The Last Hurrah — Huston, ID Circa 1992

This is the last hurrah on two counts— my final blog, written about my final picture story as a photojournalist.

Over several months, I and my cameras hung out at the Deer Flat Merc. The days as a thriving mercantile nestled in the farmlands of western Canyon County were fading. The building stands today but is devoid of the life it once had. For some reason, places like this have always appealed to my eye as a photographer. Nostalgia, I guess.

I had big plans for my story — feeling it worthy of a double-truck. Double-truck refers to the facing pages in the center of a newspaper section. The two pages are a single unit, allowing content to stretch over both. All that real estate is a dreamland for displaying pictures.

I was done with photography and working on the story and layout when I left for vacation. During my absence, editors found themselves needing something to fill an extra page and came calling upon my coworker. Sadly, he took the easy way out and handed them my unfinished project. Such a betrayal! My friend knew how much I’d put into the story, and the editors showed their typical disregard for photography.

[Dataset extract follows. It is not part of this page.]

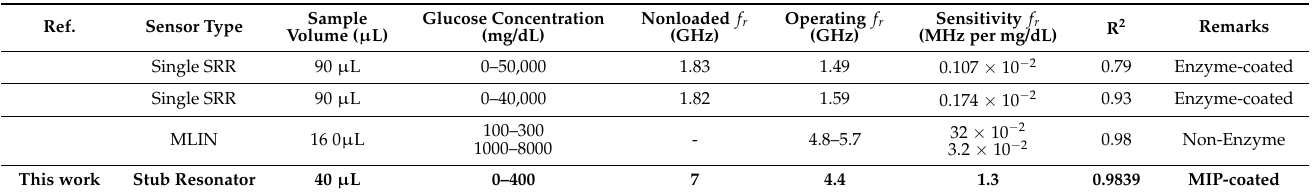
Table 2. Comparison with the state-of-the-art the MIP-coated microwave-based biosensor.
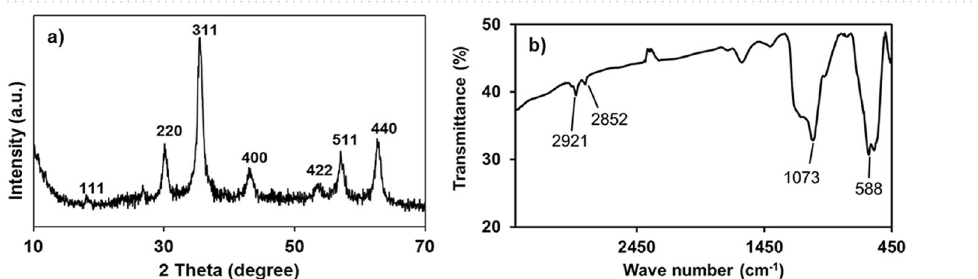
Figure 2. ( a ) XRD patterns of Fe 3 O 4 particles and ( b ) FT-IR spectra of Fe 3 O 4 @SiO 2 @C 18 particles at room temperature.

Not long after, I left the newspaper business for good.

The Merc project reminds me of one last story to tell.

I worked at a grocery store in high school and a summer or two while in college. Before recycling was a thing, cardboard boxes and paper trash were burned in an incinerator.

Late one night during restocking, I thought it odd that the hose used to keep the produce section wet snaked its way through the doors to the freight room. I followed the anomaly to find one of my coworkers standing in front of the flaming incinerator with a dazed look on his face. Mike had added trash from the check stands to the fire. Luckily, he turned away just in time! An aerosol can — accidentally in that trash — exploded, injuring the side of his face.

Benny was our manager that night. I ran to where he was and yelled, “Benny, Benny — a can blew up in Mike’s face!” and returned to help Mike. After an inappropriate amount of time passed and no Benny, I went looking for him.

Apparently, Benny thought I said THE can blew up in Mike’s face. I found him in the men’s room, shifting his puzzled gaze from the toilet to the ceiling and back.

Fortunately, Mike suffered no lasting harm. Though there was nothing funny about his mishap, Benny’s misinterpretation of it was hilarious!